'''
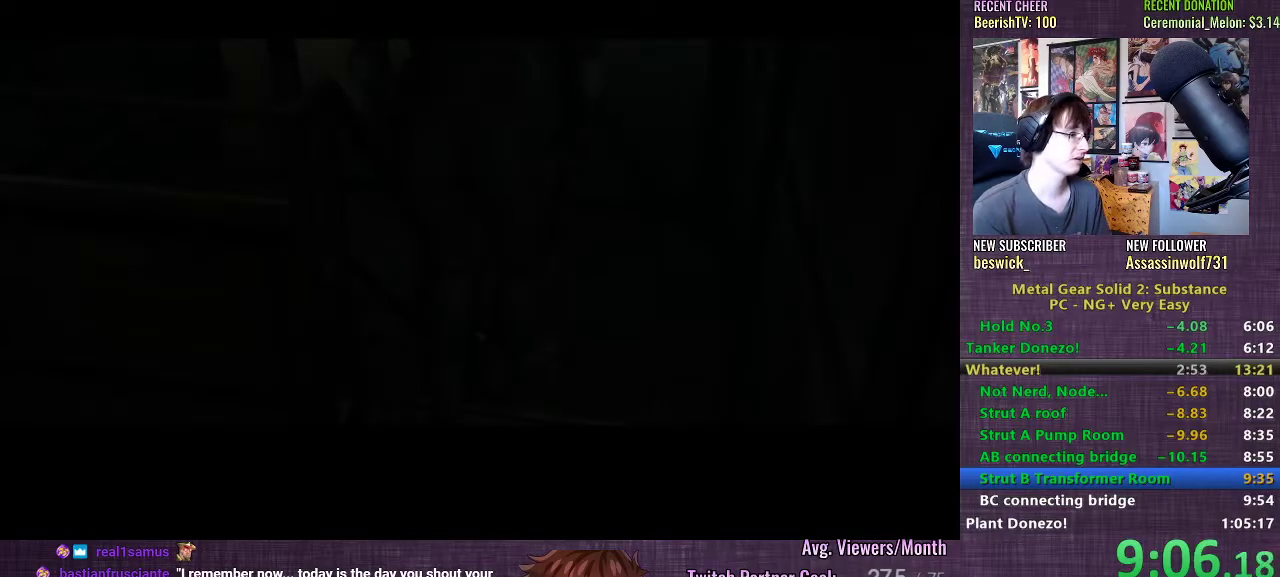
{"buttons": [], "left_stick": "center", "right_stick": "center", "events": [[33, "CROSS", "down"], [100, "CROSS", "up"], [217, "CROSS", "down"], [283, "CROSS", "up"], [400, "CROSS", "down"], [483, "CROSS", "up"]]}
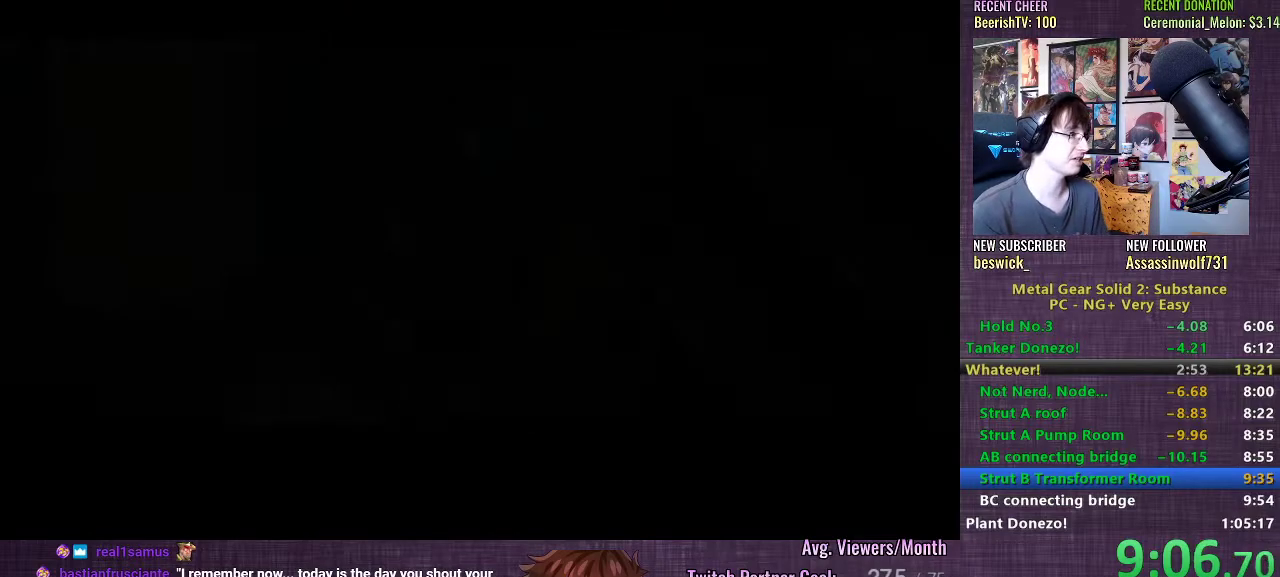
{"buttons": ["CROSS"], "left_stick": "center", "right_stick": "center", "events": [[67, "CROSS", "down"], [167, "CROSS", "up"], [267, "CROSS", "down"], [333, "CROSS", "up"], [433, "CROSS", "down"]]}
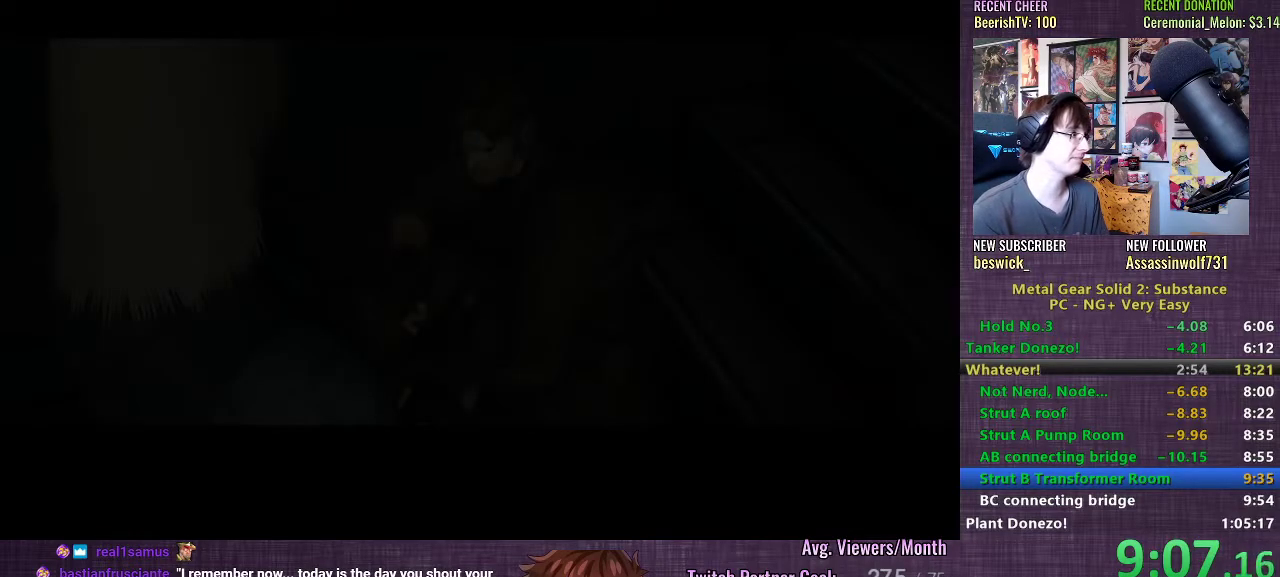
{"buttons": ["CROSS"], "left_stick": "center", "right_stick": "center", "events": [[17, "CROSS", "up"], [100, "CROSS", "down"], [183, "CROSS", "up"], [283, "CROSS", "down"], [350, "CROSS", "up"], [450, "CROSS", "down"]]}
'''
§ **Exercise description**
Each line above is to be repeated exactly as written; no picture is carried over.

§ **The completed task**
{"buttons": [], "left_stick": "center", "right_stick": "center", "events": [[33, "CROSS", "down"], [100, "CROSS", "up"], [217, "CROSS", "down"], [283, "CROSS", "up"], [400, "CROSS", "down"], [483, "CROSS", "up"]]}
{"buttons": ["CROSS"], "left_stick": "center", "right_stick": "center", "events": [[67, "CROSS", "down"], [167, "CROSS", "up"], [267, "CROSS", "down"], [333, "CROSS", "up"], [433, "CROSS", "down"]]}
{"buttons": ["CROSS"], "left_stick": "center", "right_stick": "center", "events": [[17, "CROSS", "up"], [100, "CROSS", "down"], [183, "CROSS", "up"], [283, "CROSS", "down"], [350, "CROSS", "up"], [450, "CROSS", "down"]]}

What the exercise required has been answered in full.